Ostritching only increases the danger
(Ostritching is a verb I made up – which is to ignore the symptoms and pretend there is no problem.)
A common refrain I notice, against testing or validating the big boasts and claims is that they may not work. A lot depends on why you approach the problem. If you’re the CEO of Netflix, your interest is far more in ensuring Netflix *works* as opposed to ensuring you *look good in reviews*. In this case, if something is unlikely to work, you really really want to know about it. Not in the sense of blame, but because you want to fix it. (For a diver, staying alive is incentive enough.)
Do you find yourself asking questions that are answered with eye-rolls, accusations and anger? I meet such people frequently. That is not the sign of a person who has never failed. They are worse than people who have experienced failure: These are people who refuse to learn from it.

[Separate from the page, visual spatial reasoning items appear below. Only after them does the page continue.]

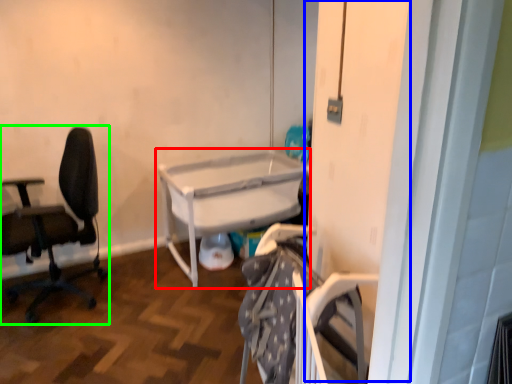
Question: Considering the real-world distances, which object is farthest from table (highlighted by a red box)? screen door (highlighted by a blue box) or chair (highlighted by a green box)?

Choices:
 (A) screen door
 (B) chair

Answer: (A)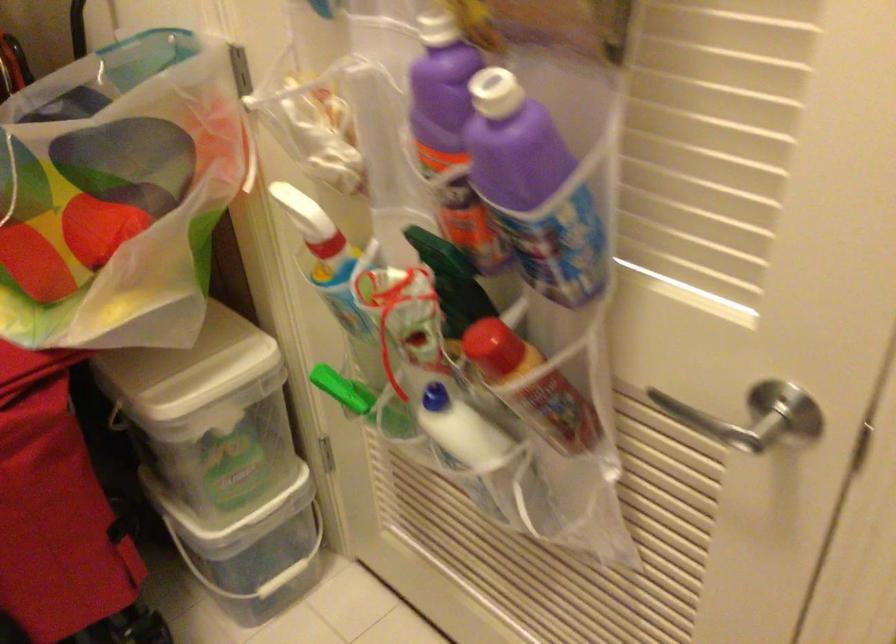
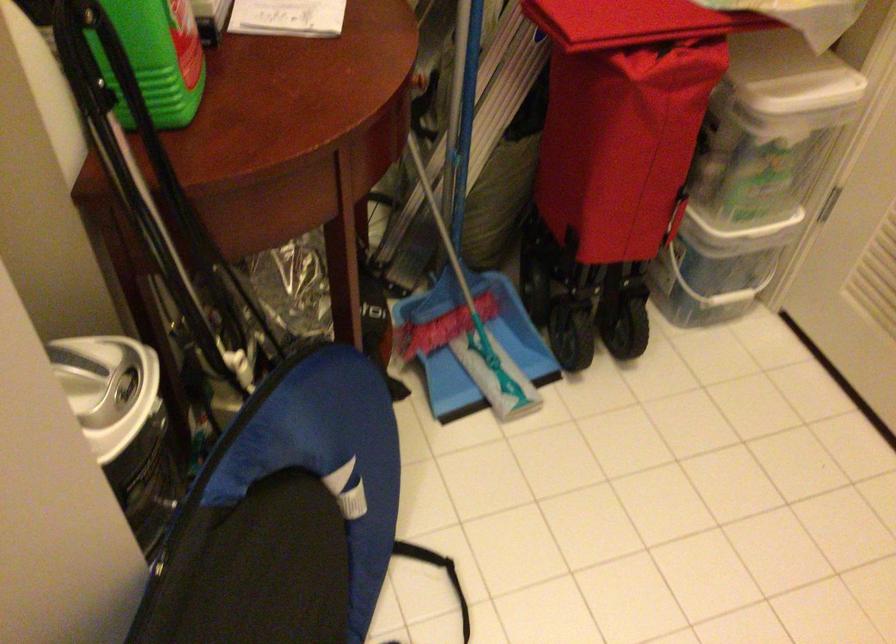
Locate, in the second image, the point that corresponds to (217,468) in the first image.

(752, 174)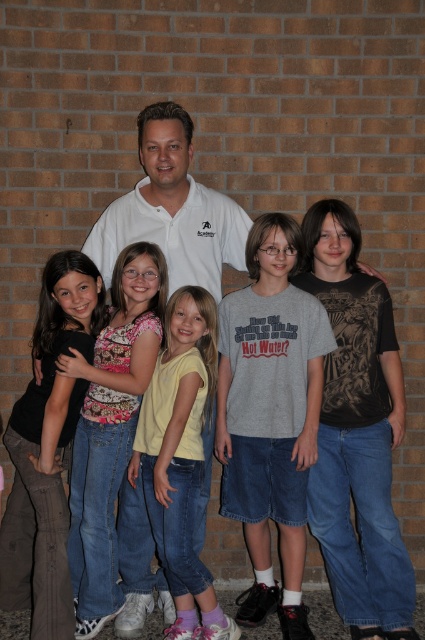
Question: Which is nearer to the matte black shirt at left?

Choices:
 (A) yellow cotton shirt at center
 (B) white cotton shirt at center

Answer: (A)

Question: Is denim jeans at left thinner than yellow cotton shirt at center?

Choices:
 (A) no
 (B) yes

Answer: (B)

Question: Which object is the closest to the matte black shirt at left?

Choices:
 (A) denim jeans at left
 (B) white cotton shirt at center
 (C) yellow cotton shirt at center
 (D) gray cotton t-shirt at center

Answer: (A)

Question: Which point is farther to the camera?

Choices:
 (A) matte black shirt at left
 (B) yellow cotton shirt at center
 (C) gray cotton t-shirt at center
 (D) white cotton shirt at center

Answer: (D)

Question: Is matte black shirt at left positioned before white cotton shirt at center?

Choices:
 (A) yes
 (B) no

Answer: (A)

Question: Can you confirm if matte black shirt at left is smaller than denim jeans at left?

Choices:
 (A) yes
 (B) no

Answer: (A)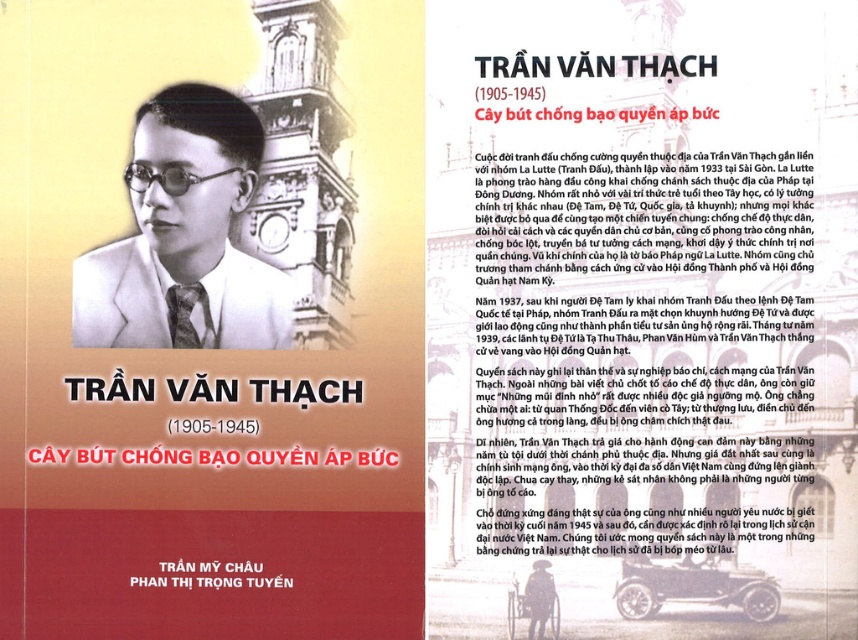
Question: Does matte black suit at center appear on the left side of black paper at upper center?

Choices:
 (A) yes
 (B) no

Answer: (A)

Question: Which object is closer to the camera taking this photo?

Choices:
 (A) matte white book cover at center
 (B) white paper at upper center
 (C) black paper at upper center
 (D) matte black tie at center

Answer: (A)

Question: Is white paper at upper center further to camera compared to black paper at upper center?

Choices:
 (A) no
 (B) yes

Answer: (A)

Question: Is white paper at upper center above black paper at upper center?

Choices:
 (A) no
 (B) yes

Answer: (B)

Question: Which of the following is the farthest from the observer?

Choices:
 (A) white paper at upper center
 (B) matte black tie at center
 (C) matte white book cover at center

Answer: (B)

Question: Based on their relative distances, which object is farther from the black paper at upper center?

Choices:
 (A) matte black suit at center
 (B) matte white book cover at center

Answer: (A)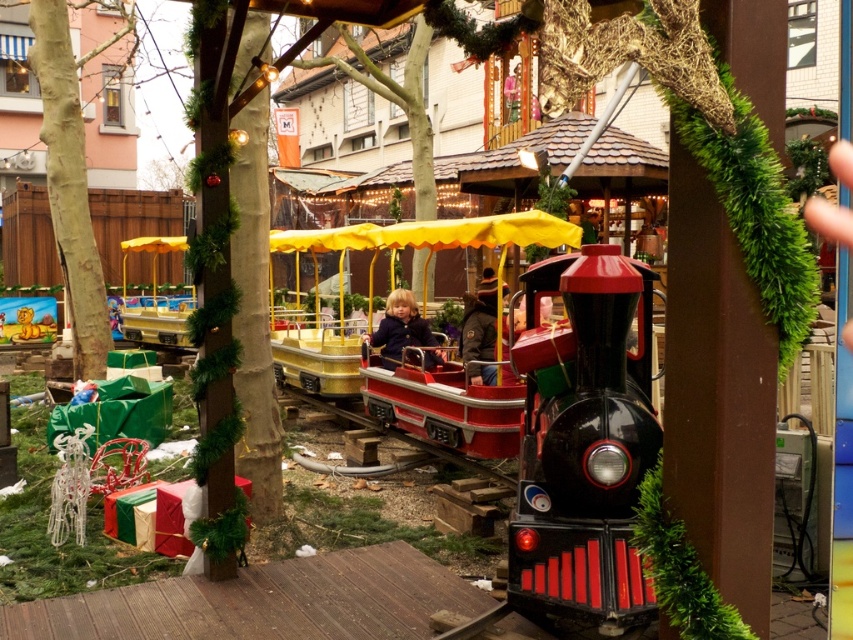
You are a parent trying to decide if your child can safely sit on the shiny red plastic train at center while wearing the dark brown leather jacket at center. Based on their sizes, will the jacket interfere with the child sitting comfortably?

The shiny red plastic train at center is shorter than the dark brown leather jacket at center. This means the jacket may not allow the child to sit comfortably as it is taller than the train seat.

You are a parent at the Christmas market and see the green rough bark tree at left and the dark brown leather jacket at center. Which object is shorter?

The green rough bark tree at left is shorter than the dark brown leather jacket at center.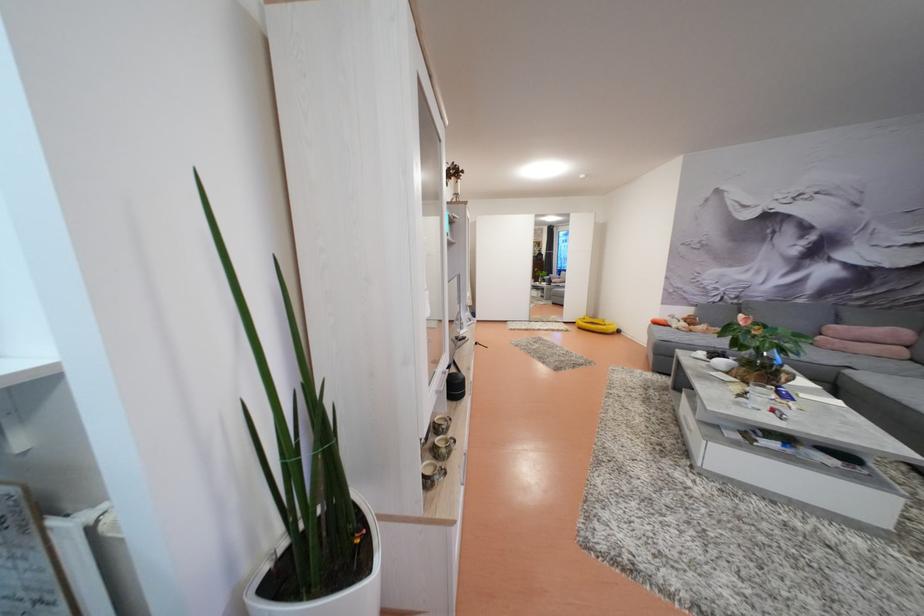
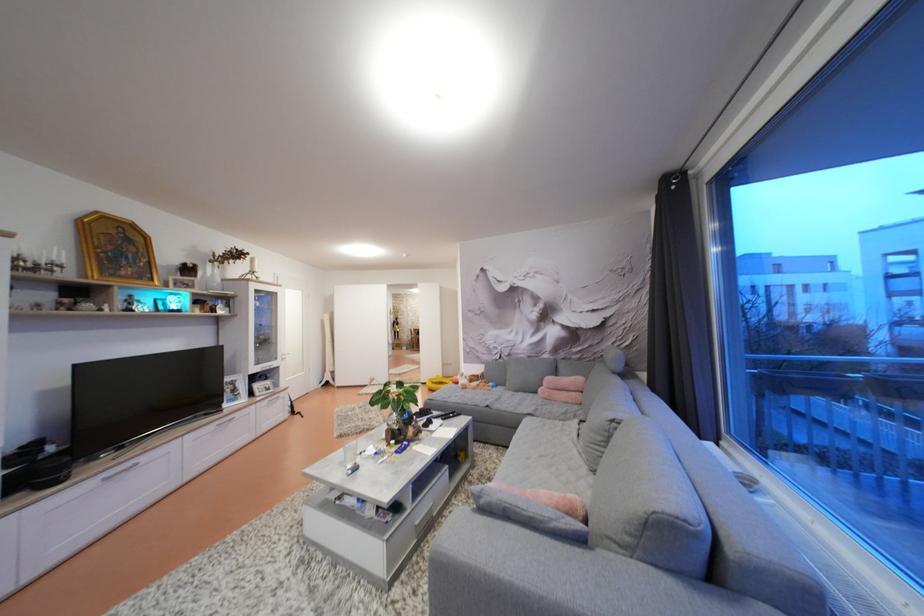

Wishing you many more failures
So there you go. I wish you the best of luck in failing under controlled circumstances. Whether it be your servers, or network wires or gas hoses. It is better to have failed under controlled circumstances than failed when you least intend to, and both are better than to have failed at all. The last one never happens – the only choice is, will you train yourself head-on, or will you be caught by surprise when you don’t want to be?